New England kept the ball the rest of the way and beat Denver 31-21 last Sunday. For Ninkovich, it was another step forward in his transition to a new position for coach Bill Belichick, who places a premium on having players who can contribute in several spots.
"Just having the versatility helps everything," Ninkovich said, "helps the defense, helps the team, helps me."
He'll have a much different challenge on Sunday in Seattle. Instead of facing the 36-year-old, 6-foot-5 Manning, he'll try to sack the Seahawks' more mobile quarterback, 23-year-old, 5-foot-11 rookie Russell Wilson.
The keys to stopping him are collapsing the pocket so Wilson can't escape the rush, Ninkovich said.

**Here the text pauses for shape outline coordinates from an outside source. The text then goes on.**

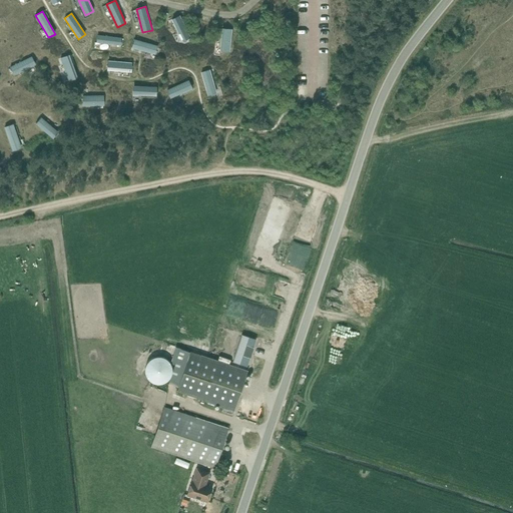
[(179,16),(171,20),(182,42),(191,38),(179,16)]
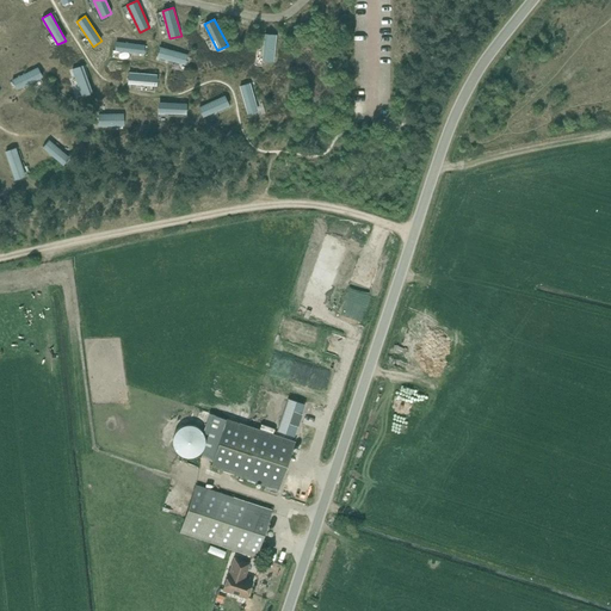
[(277,36),(265,35),(261,62),(275,63),(277,36)]
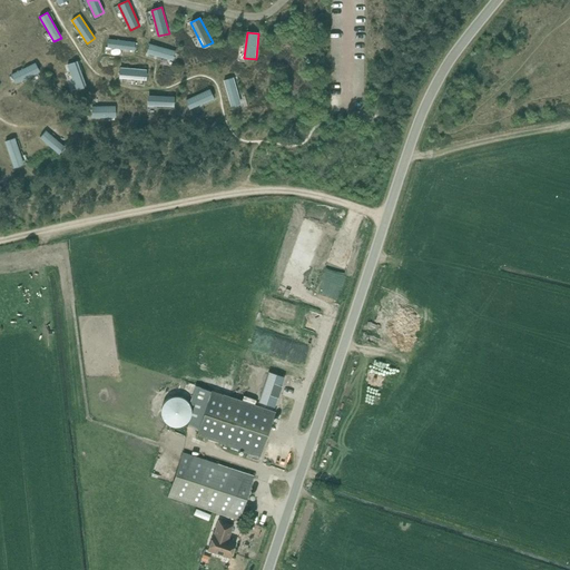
[(136,42),(108,39),(107,48),(135,51),(136,42)]
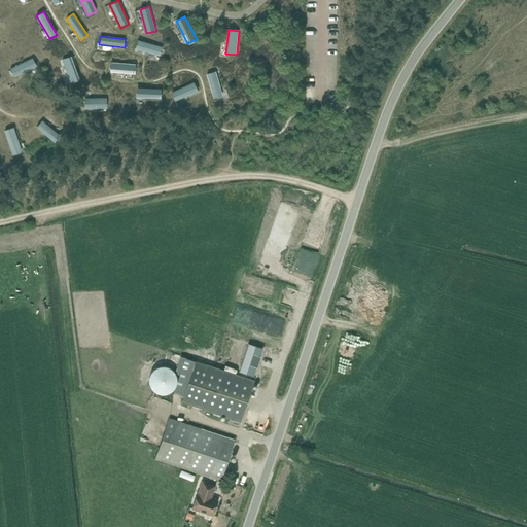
[(162,47),(138,41),(136,50),(160,57),(162,47)]
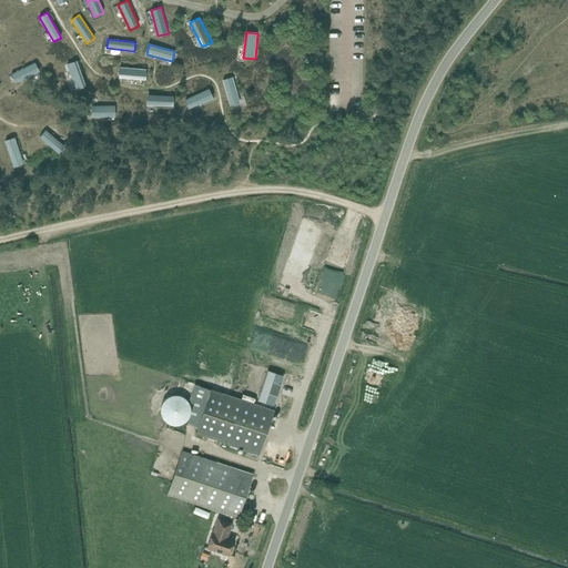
[(77,62),(67,64),(77,91),(85,87),(77,62)]
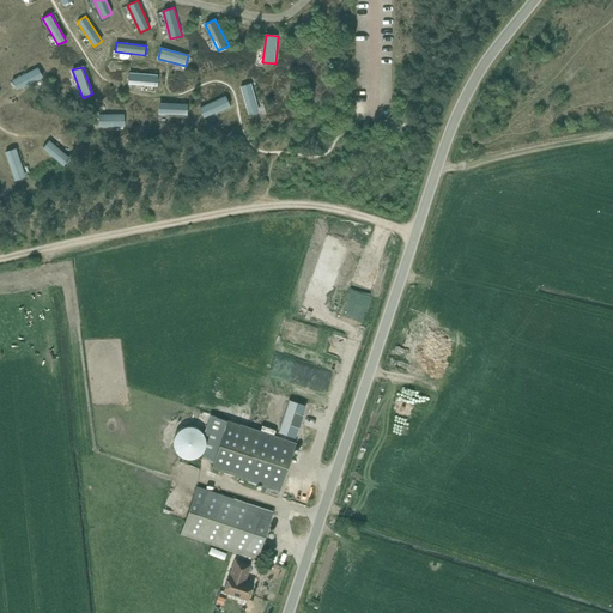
[(37,68),(11,80),(16,91),(42,78),(37,68)]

"Sometimes watching the tape you can see that the rush will get to him and he's able to kind of just get around some guys," he said. "It definitely is different (playing against) him as opposed to a guy who's 6-4 that can stand tall in the pocket. He's obviously got to move a little bit to get to some of those windows" where he can have a clear line of vision between big linemen.
Ninkovich's responsibilities are simpler this season at his new position. He rarely has to worry about covering receivers. His job is to beat his blocker and tackle the ball carrier.
But that blocker almost always is bigger than the 260-pound, 6-foot-2 Ninkovich, who usually was blocked by a tight end last season.
"You just have to play with a different type of leverage and mentality, obviously, (when you're) going against a guy that you're giving up a lot of weight to," he said, "but it's all about technique and working your hands and not letting them get underneath you. So being a little bit shorter ... helps you get underneath those guys. They don't like that too much."
Last season, his seventh in the NFL and third with the Patriots, Ninkovich started all 16 games at outside linebacker. He made a career-high 62 tackles, had 6 1/2 sacks, returned one of his two interceptions for touchdowns, forced one fumble and recovered two.
The drafting of outside linebacker Dont'a Hightower in the first round this year allowed the Patriots to move Ninkovich to end. In the first three games, he had just six tackles and a half sack. But in the other two, he made 11 tackles with two sacks and three forced fumbles.
"I don't think I was frustrated," Ninkovich said. "I just knew my time would come to make some plays. As a defensive end, you're not going to get the big numbers of tackles that some linebackers do, obviously, because you're in a different spot and you're not always having the ball (get) to you every time."
But he has made some big plays.
The Patriots were leading the Broncos 24-7 when Ninkovich beat right guard Orlando Franklin to the outside, came up behind Manning and smacked the ball loose with his right hand. Vince Wilfork recovered at the Broncos 14-yard line.
"The first couple of drives I was trying to just bull rush, trying to collapse the pocket a little bit," Ninkovich said. "Then on that one rush I just changed it up and swiped (at the ball)."
He forced a more critical fumble when Denver had a second-and-10 at the New England 14 yard-line with 3:48 left and the score 31-21. McGahee got the ball on a draw play and Ninkovich jarred the ball out again.
"He's been playing well all year," middle linebacker Jerod Mayo said, "even though those big plays just started showing up."
Ninkovich played end in college at Purdue, but his role in the Patriots system is much different.
He's playing better now that he's focusing on defeating his blocker and going after the player with the ball.
"Defensive end is a position where everything happens pretty fast," Ninkovich said. "I've been able to change a couple of style techniques in my game."
And if he's ever needed at another position, he should be prepared.
"In a Bill Belichick defense, you never know what position you may be in," Wilfork said, "so it's good to know multiple positions, and Ninkovich is one of the guys that moves around a lot, from linebacker to sometimes inside, sometimes end, but he does a very good job of knowing his role. Any given Sunday, Bill may say, 'we want to move you here.'
"You've got to be ready for it and he's answered the challenge every week."